Work to be completed → Send each entry back exactly as given, pictures excluded.

Photos with calibration data
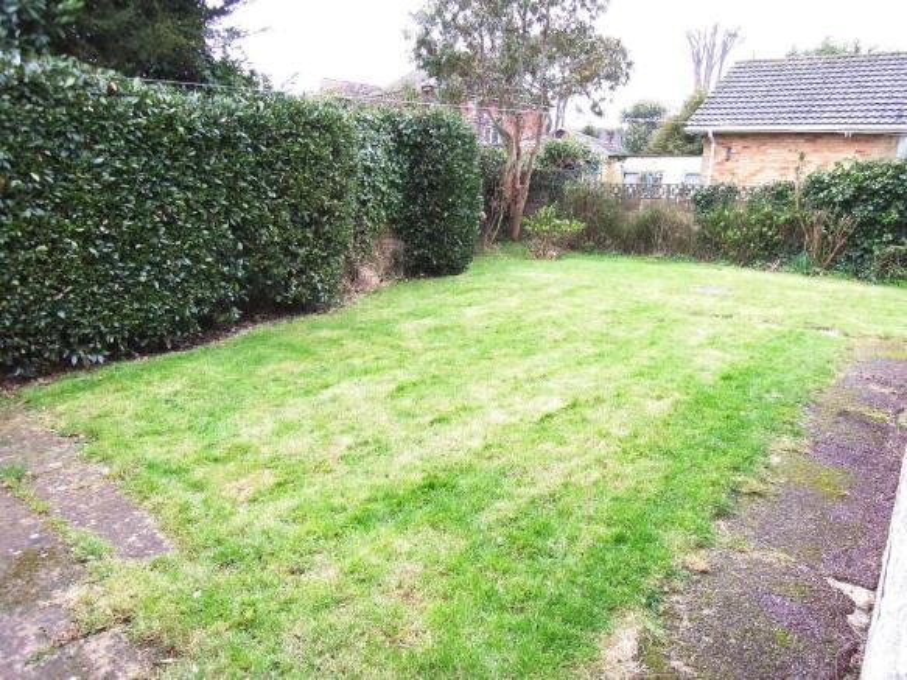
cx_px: 454
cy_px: 340
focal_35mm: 24
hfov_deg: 71.6
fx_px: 629
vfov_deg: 56.8
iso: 160
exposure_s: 1/60
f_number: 2.8
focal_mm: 4.3
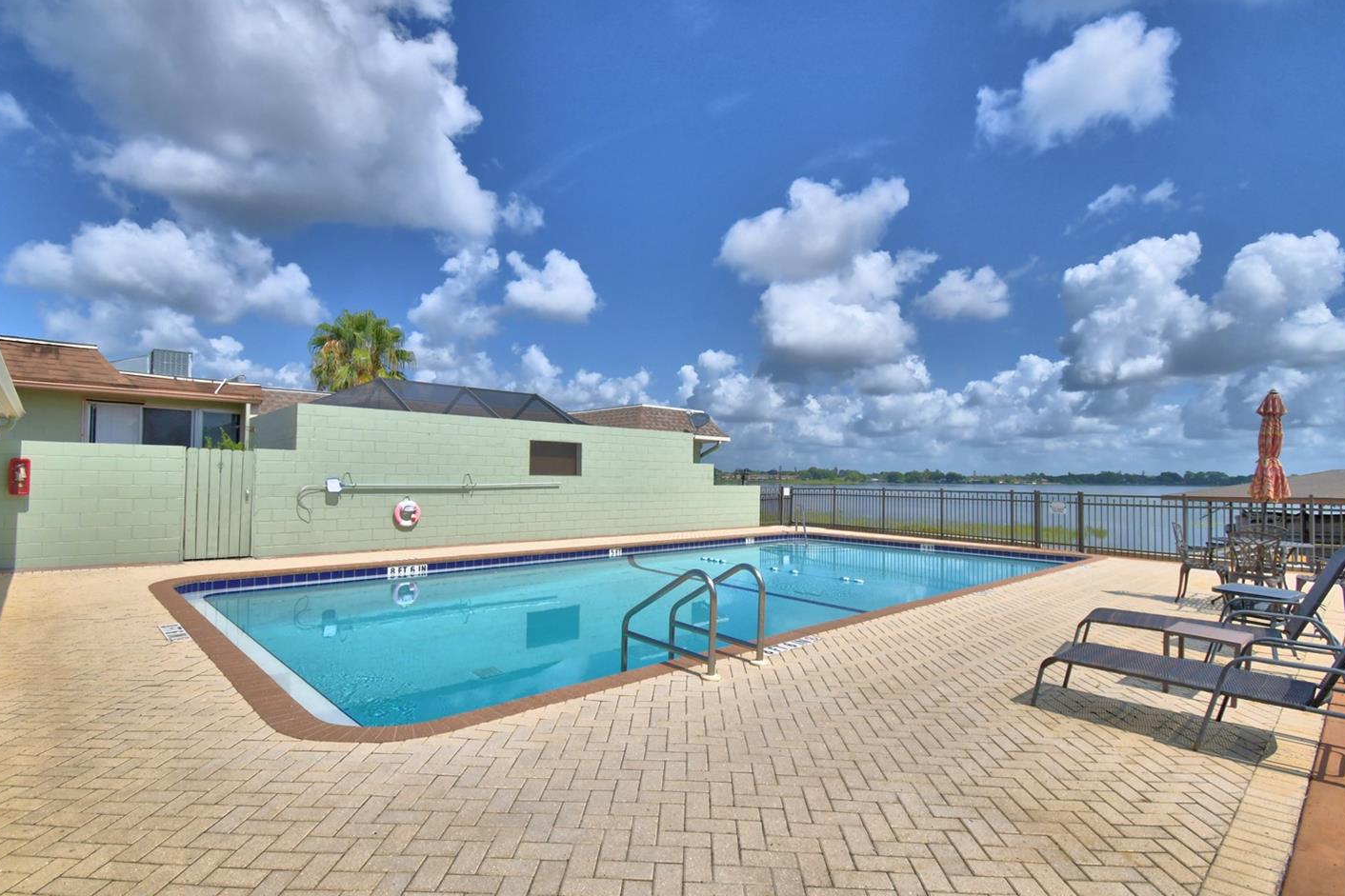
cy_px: 459
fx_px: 635
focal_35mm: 17
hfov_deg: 93.3
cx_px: 672
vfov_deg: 70.4
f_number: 4.5
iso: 100
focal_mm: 10
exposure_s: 1/2500
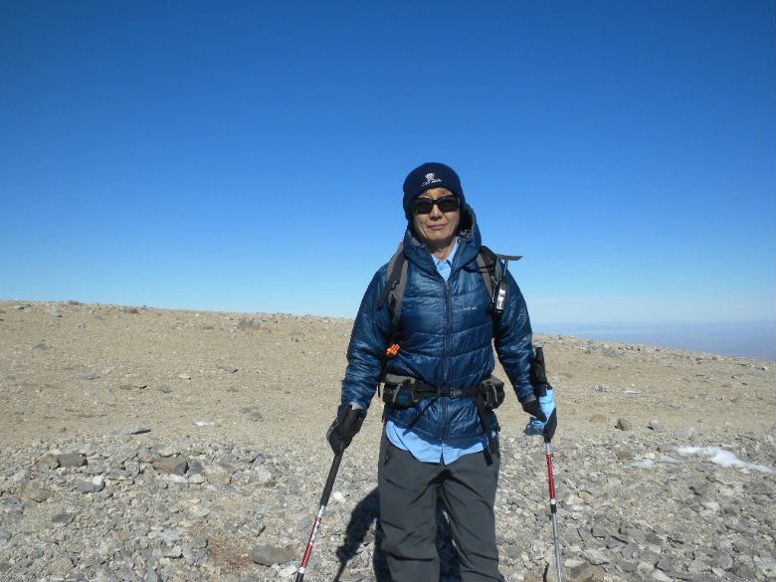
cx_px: 388
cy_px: 291
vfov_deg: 38.7
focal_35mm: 37
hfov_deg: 50.1
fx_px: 829
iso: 64
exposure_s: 1/185
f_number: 10
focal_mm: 6.6
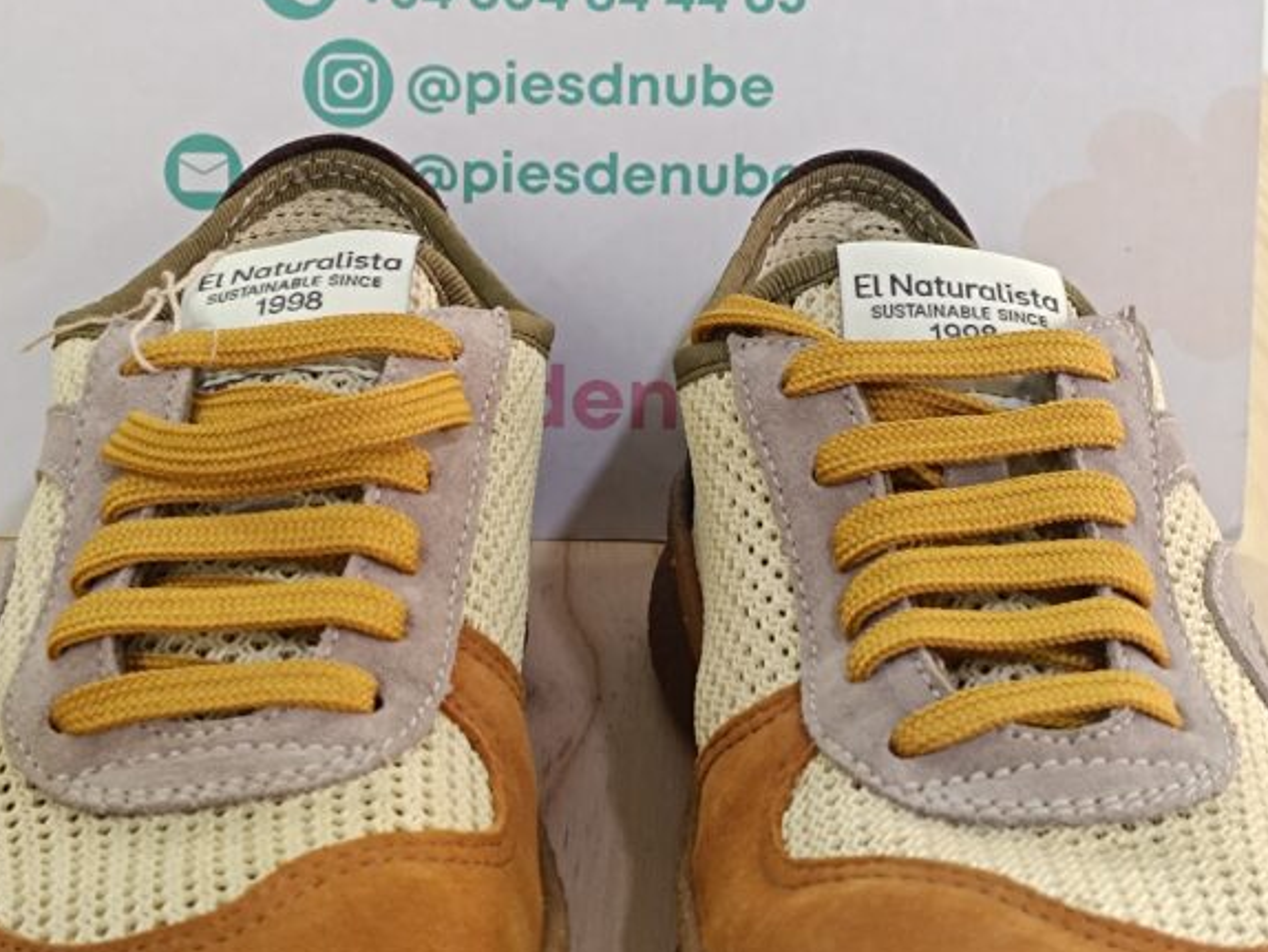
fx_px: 1429
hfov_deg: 47.8
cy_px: 229
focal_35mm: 39
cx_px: 601
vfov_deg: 35.9
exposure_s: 1/101
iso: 515
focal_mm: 5.59
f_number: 1.88
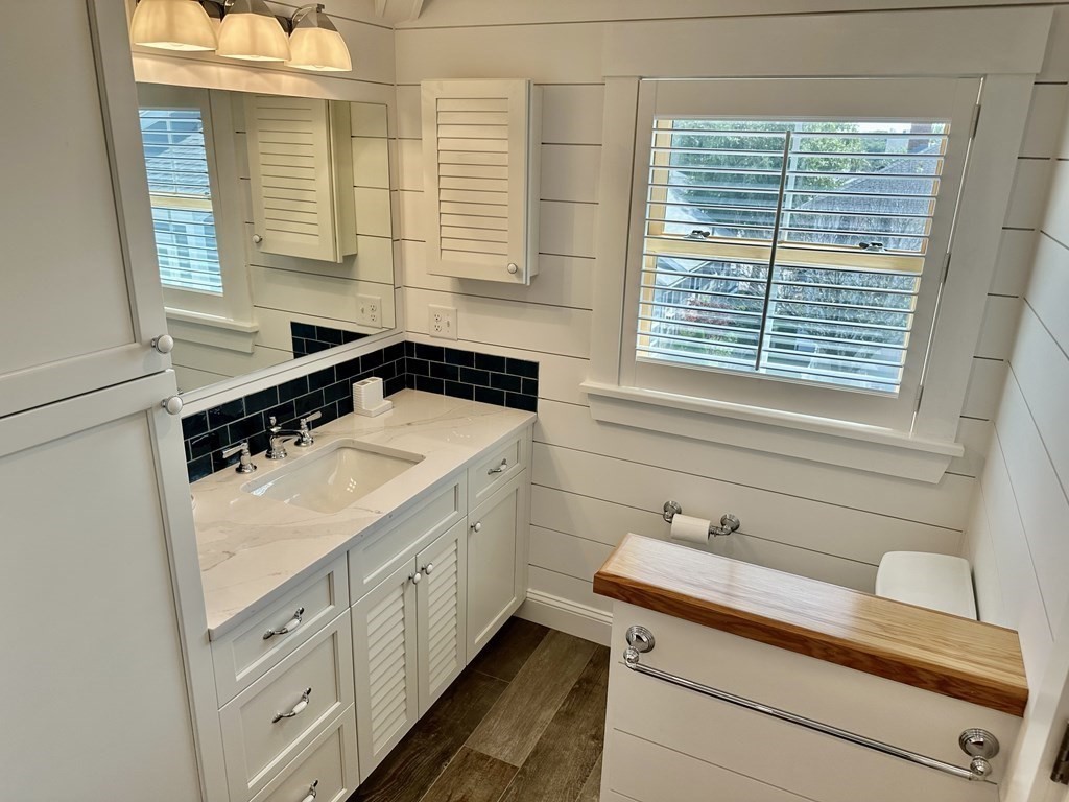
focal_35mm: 24
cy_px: 401
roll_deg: -1.9
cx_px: 534
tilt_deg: -19.6
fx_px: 741
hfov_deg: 71.6
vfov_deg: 56.8
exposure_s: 1/339
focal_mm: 6.86
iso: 80
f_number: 1.78
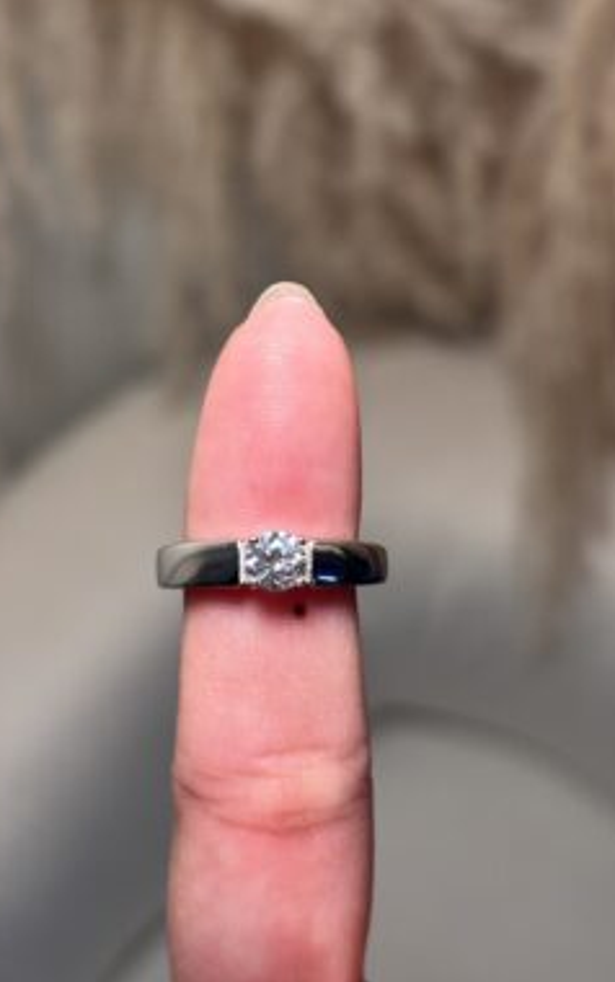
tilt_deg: -59.0
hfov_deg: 22.4
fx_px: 1553
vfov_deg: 35.1
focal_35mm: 58
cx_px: 276
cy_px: 468
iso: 64
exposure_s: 1/60
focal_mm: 5.96
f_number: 1.6
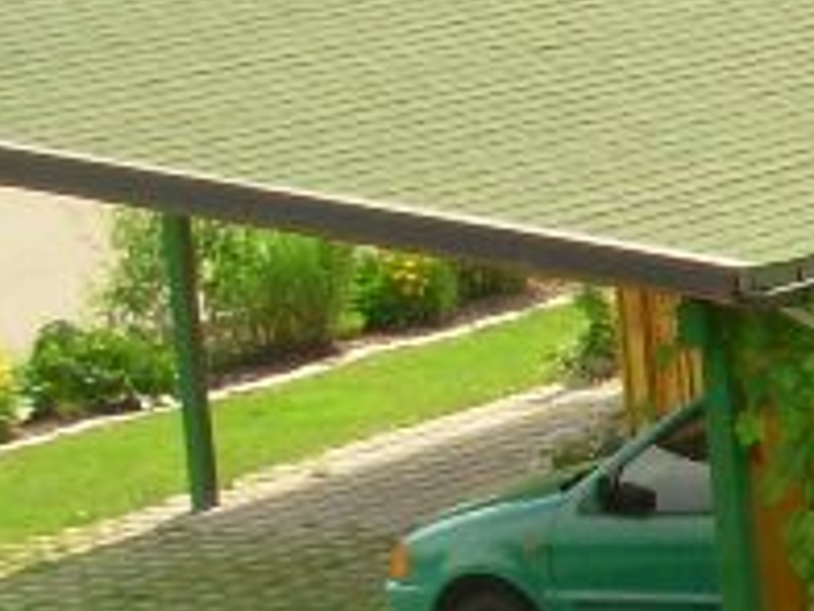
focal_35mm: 271
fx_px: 6373
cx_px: 1985
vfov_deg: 5.5
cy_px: 777
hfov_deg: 6.9
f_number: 3.2
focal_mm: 8.5
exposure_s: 1/527
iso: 50
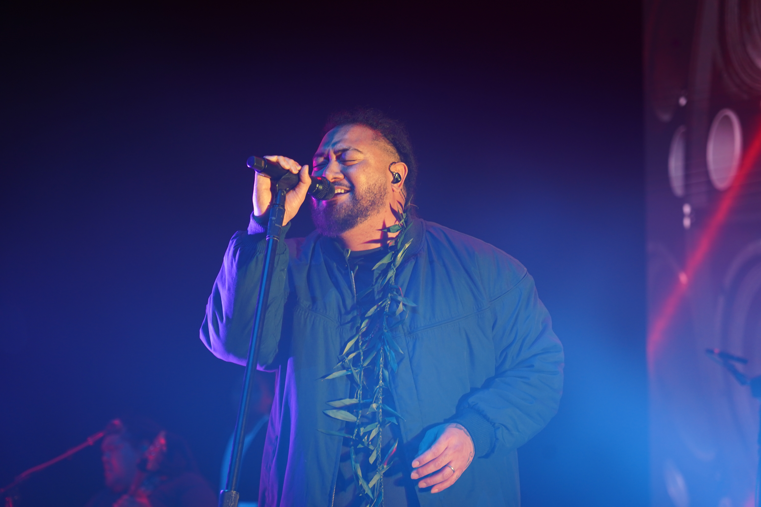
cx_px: 380
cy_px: 254
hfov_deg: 19.5
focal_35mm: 105
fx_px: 2219
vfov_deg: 13.0
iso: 800
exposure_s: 1/125
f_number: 4
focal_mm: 105
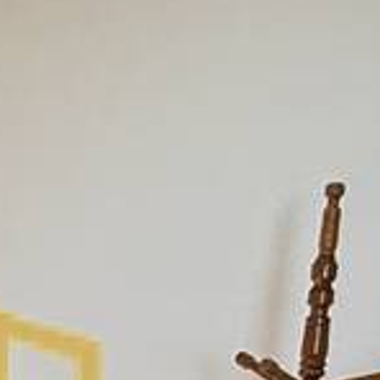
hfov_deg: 13.4
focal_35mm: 120
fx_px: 1490
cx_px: -244
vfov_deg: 12.8
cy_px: 752
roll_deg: +1.8
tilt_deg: -17.7
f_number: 2.2
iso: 80
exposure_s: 1/99
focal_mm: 2.22
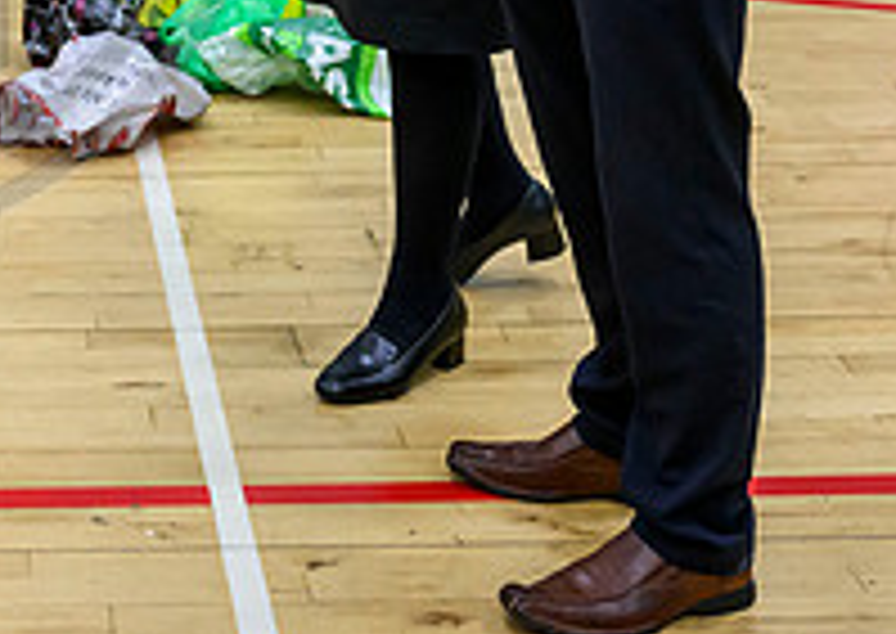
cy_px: -304
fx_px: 2538
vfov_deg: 13.5
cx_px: 23
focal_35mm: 100
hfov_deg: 19.5
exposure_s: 1/250
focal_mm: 30
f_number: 4
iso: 3200
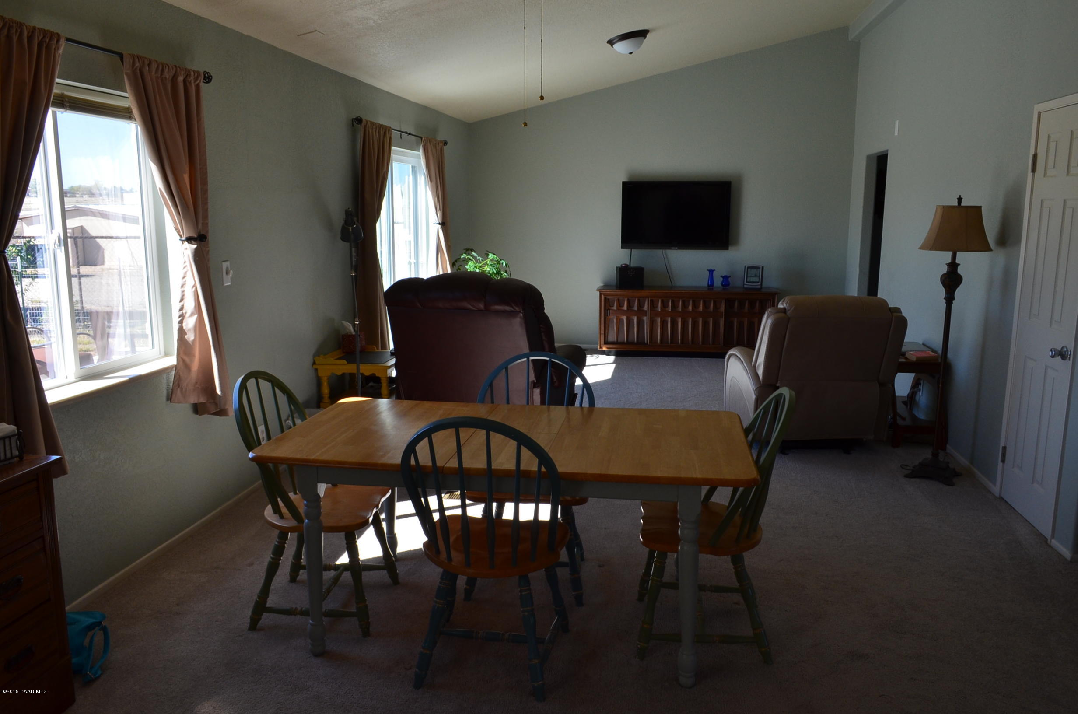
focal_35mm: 27
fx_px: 807
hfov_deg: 67.5
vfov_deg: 47.7
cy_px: 357
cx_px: 539
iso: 400
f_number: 10
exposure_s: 1/50
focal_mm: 18
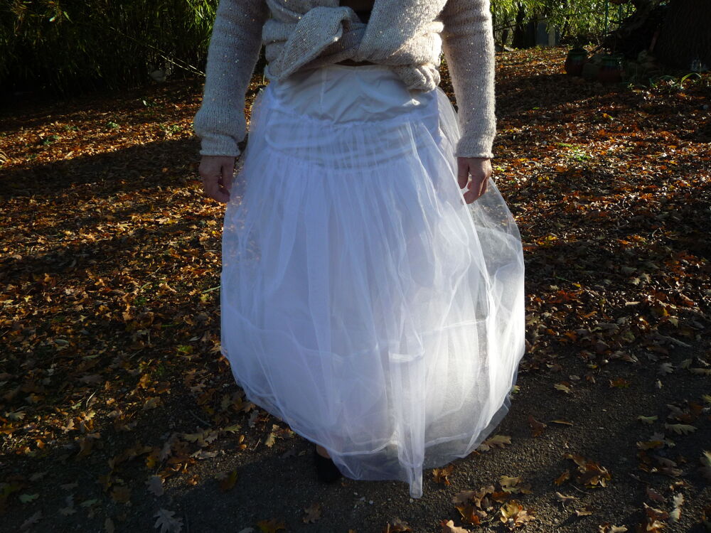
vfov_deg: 46.8
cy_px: 266
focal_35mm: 30
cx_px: 356
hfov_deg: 60.0
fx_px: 616
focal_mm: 5.2
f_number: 4
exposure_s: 1/200
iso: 100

Task response →
cx_px: 454
cy_px: 340
focal_35mm: 24
hfov_deg: 71.6
fx_px: 629
vfov_deg: 56.8
iso: 160
exposure_s: 1/60
f_number: 2.8
focal_mm: 4.3
cy_px: 459
fx_px: 635
focal_35mm: 17
hfov_deg: 93.3
cx_px: 672
vfov_deg: 70.4
f_number: 4.5
iso: 100
focal_mm: 10
exposure_s: 1/2500
cx_px: 388
cy_px: 291
vfov_deg: 38.7
focal_35mm: 37
hfov_deg: 50.1
fx_px: 829
iso: 64
exposure_s: 1/185
f_number: 10
focal_mm: 6.6
fx_px: 1429
hfov_deg: 47.8
cy_px: 229
focal_35mm: 39
cx_px: 601
vfov_deg: 35.9
exposure_s: 1/101
iso: 515
focal_mm: 5.59
f_number: 1.88
focal_35mm: 24
cy_px: 401
roll_deg: -1.9
cx_px: 534
tilt_deg: -19.6
fx_px: 741
hfov_deg: 71.6
vfov_deg: 56.8
exposure_s: 1/339
focal_mm: 6.86
iso: 80
f_number: 1.78
tilt_deg: -59.0
hfov_deg: 22.4
fx_px: 1553
vfov_deg: 35.1
focal_35mm: 58
cx_px: 276
cy_px: 468
iso: 64
exposure_s: 1/60
focal_mm: 5.96
f_number: 1.6
focal_35mm: 271
fx_px: 6373
cx_px: 1985
vfov_deg: 5.5
cy_px: 777
hfov_deg: 6.9
f_number: 3.2
focal_mm: 8.5
exposure_s: 1/527
iso: 50
cx_px: 380
cy_px: 254
hfov_deg: 19.5
focal_35mm: 105
fx_px: 2219
vfov_deg: 13.0
iso: 800
exposure_s: 1/125
f_number: 4
focal_mm: 105
hfov_deg: 13.4
focal_35mm: 120
fx_px: 1490
cx_px: -244
vfov_deg: 12.8
cy_px: 752
roll_deg: +1.8
tilt_deg: -17.7
f_number: 2.2
iso: 80
exposure_s: 1/99
focal_mm: 2.22
cy_px: -304
fx_px: 2538
vfov_deg: 13.5
cx_px: 23
focal_35mm: 100
hfov_deg: 19.5
exposure_s: 1/250
focal_mm: 30
f_number: 4
iso: 3200
focal_35mm: 27
fx_px: 807
hfov_deg: 67.5
vfov_deg: 47.7
cy_px: 357
cx_px: 539
iso: 400
f_number: 10
exposure_s: 1/50
focal_mm: 18
vfov_deg: 46.8
cy_px: 266
focal_35mm: 30
cx_px: 356
hfov_deg: 60.0
fx_px: 616
focal_mm: 5.2
f_number: 4
exposure_s: 1/200
iso: 100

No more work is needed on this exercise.